--- Records Enclosed Below ---

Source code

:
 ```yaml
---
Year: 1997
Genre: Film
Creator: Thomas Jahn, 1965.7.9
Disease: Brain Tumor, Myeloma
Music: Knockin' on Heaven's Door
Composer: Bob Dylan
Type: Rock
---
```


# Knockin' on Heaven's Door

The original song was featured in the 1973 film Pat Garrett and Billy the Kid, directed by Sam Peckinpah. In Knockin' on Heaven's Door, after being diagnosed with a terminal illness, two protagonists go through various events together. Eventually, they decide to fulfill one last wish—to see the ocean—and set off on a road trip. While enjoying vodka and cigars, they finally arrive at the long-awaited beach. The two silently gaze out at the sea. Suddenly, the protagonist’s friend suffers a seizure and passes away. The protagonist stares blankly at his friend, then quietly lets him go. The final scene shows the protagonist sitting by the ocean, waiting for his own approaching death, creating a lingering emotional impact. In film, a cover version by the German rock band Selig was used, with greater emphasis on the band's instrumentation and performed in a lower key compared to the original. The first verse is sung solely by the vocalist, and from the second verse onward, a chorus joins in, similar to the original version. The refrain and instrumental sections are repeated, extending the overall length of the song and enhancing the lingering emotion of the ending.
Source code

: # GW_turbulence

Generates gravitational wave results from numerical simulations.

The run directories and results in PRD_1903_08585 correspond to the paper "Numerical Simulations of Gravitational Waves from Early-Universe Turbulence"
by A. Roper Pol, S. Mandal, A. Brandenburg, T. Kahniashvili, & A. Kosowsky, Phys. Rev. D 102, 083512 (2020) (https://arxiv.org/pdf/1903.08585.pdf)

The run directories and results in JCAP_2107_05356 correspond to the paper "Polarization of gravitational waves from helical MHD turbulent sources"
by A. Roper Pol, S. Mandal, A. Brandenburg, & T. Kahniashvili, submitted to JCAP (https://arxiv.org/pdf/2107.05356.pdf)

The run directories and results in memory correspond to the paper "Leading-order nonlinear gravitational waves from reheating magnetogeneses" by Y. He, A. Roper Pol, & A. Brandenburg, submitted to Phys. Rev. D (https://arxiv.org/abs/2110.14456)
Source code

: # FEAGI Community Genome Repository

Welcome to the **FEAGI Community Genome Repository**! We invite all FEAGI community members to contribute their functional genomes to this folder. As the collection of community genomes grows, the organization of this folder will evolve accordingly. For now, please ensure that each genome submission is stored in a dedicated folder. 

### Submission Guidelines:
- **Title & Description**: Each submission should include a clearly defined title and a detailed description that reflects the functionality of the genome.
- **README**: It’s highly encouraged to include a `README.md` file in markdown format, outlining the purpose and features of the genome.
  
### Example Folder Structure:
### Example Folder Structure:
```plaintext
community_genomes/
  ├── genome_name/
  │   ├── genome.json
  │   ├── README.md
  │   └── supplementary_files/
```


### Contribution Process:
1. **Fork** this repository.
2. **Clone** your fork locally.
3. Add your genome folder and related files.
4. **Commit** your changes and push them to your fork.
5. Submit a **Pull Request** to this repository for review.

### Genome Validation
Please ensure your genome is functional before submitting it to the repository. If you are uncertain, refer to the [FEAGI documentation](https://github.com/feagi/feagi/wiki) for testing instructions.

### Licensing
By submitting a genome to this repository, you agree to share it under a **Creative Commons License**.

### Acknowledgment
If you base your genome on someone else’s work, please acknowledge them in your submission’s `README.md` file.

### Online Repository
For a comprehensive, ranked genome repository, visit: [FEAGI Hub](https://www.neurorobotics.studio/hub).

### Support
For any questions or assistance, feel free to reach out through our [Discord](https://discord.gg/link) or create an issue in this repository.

--- End of Enclosed Records ---
--- Records Enclosed Below ---

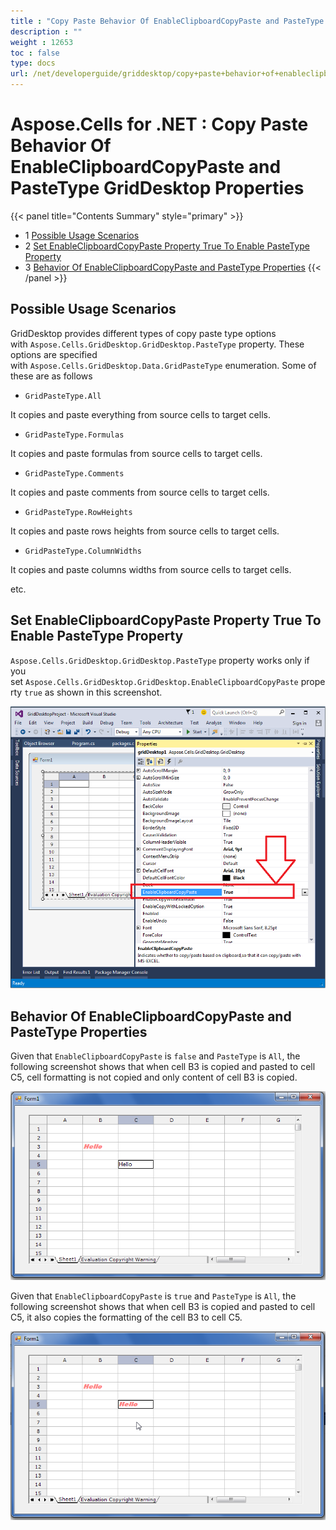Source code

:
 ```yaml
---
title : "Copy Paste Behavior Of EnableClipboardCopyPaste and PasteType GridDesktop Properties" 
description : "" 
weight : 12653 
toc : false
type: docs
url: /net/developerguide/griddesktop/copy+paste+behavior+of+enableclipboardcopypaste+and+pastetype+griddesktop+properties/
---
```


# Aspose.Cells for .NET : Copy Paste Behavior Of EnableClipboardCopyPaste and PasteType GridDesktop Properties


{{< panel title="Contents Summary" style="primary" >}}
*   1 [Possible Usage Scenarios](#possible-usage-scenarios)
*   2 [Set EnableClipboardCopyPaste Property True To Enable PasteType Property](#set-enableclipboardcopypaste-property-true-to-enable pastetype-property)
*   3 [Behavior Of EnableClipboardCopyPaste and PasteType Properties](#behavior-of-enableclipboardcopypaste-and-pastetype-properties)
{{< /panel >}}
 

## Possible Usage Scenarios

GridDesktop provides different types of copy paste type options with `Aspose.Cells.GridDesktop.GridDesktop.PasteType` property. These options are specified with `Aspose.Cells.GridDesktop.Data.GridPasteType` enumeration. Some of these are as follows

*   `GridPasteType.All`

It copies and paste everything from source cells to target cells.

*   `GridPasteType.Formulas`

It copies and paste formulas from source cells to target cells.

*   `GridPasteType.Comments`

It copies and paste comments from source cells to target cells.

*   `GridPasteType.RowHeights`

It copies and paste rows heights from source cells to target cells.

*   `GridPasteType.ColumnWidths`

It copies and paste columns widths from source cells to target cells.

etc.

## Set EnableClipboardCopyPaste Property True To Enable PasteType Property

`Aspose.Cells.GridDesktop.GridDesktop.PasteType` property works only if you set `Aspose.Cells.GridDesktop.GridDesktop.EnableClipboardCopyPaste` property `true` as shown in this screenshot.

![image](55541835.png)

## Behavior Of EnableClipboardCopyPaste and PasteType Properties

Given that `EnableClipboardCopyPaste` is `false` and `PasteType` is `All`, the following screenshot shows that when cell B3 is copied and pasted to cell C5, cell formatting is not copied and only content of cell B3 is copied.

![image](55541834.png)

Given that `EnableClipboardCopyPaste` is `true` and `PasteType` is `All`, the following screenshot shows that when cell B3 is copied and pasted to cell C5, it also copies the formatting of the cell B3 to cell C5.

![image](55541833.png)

--- End of Enclosed Records ---

Extract all lines from the material above that include the word "Scenarios".

*   1 [Possible Usage Scenarios](#possible-usage-scenarios)
## Possible Usage Scenarios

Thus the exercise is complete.